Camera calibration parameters
************
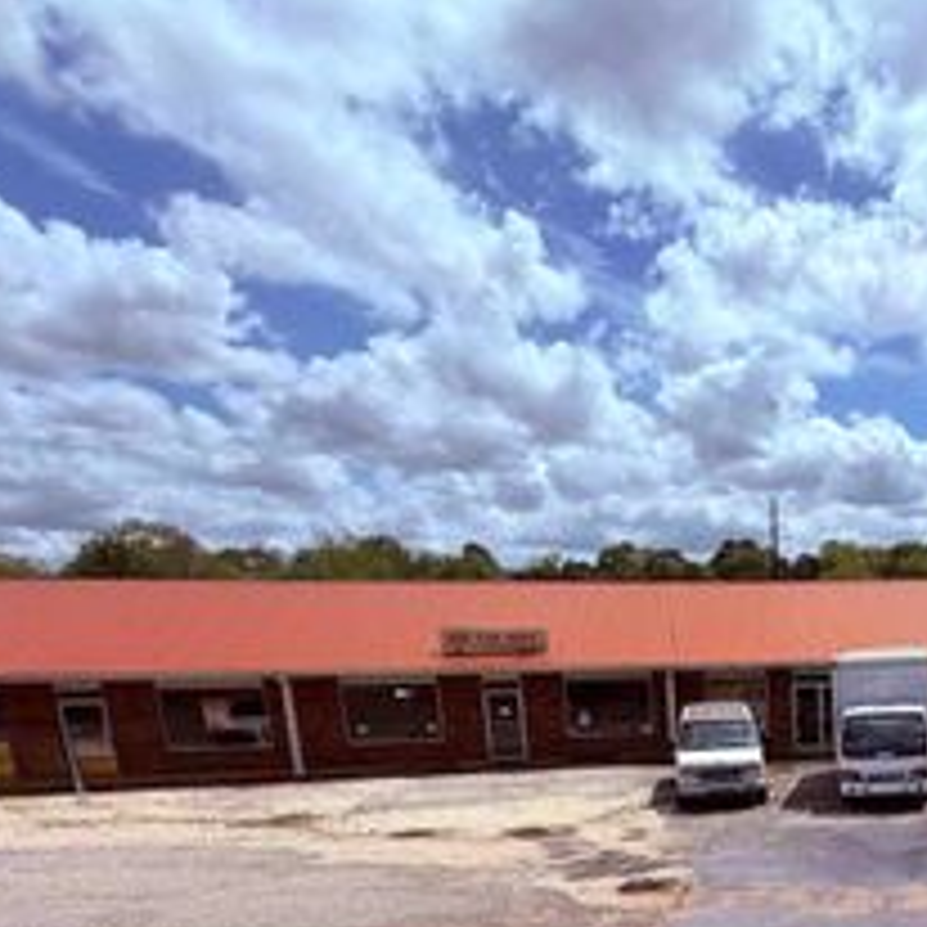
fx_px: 909
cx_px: 882
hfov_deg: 47.0
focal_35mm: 30
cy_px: 830
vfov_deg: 48.5
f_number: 2.2
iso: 20
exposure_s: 1/1497
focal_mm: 2.22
************
(Task instructions) Set down only the lines from the line with "hfov_deg: 47.0" through the last line of the data above, keeping both the first and the last.

(Response)
hfov_deg: 47.0
focal_35mm: 30
cy_px: 830
vfov_deg: 48.5
f_number: 2.2
iso: 20
exposure_s: 1/1497
focal_mm: 2.22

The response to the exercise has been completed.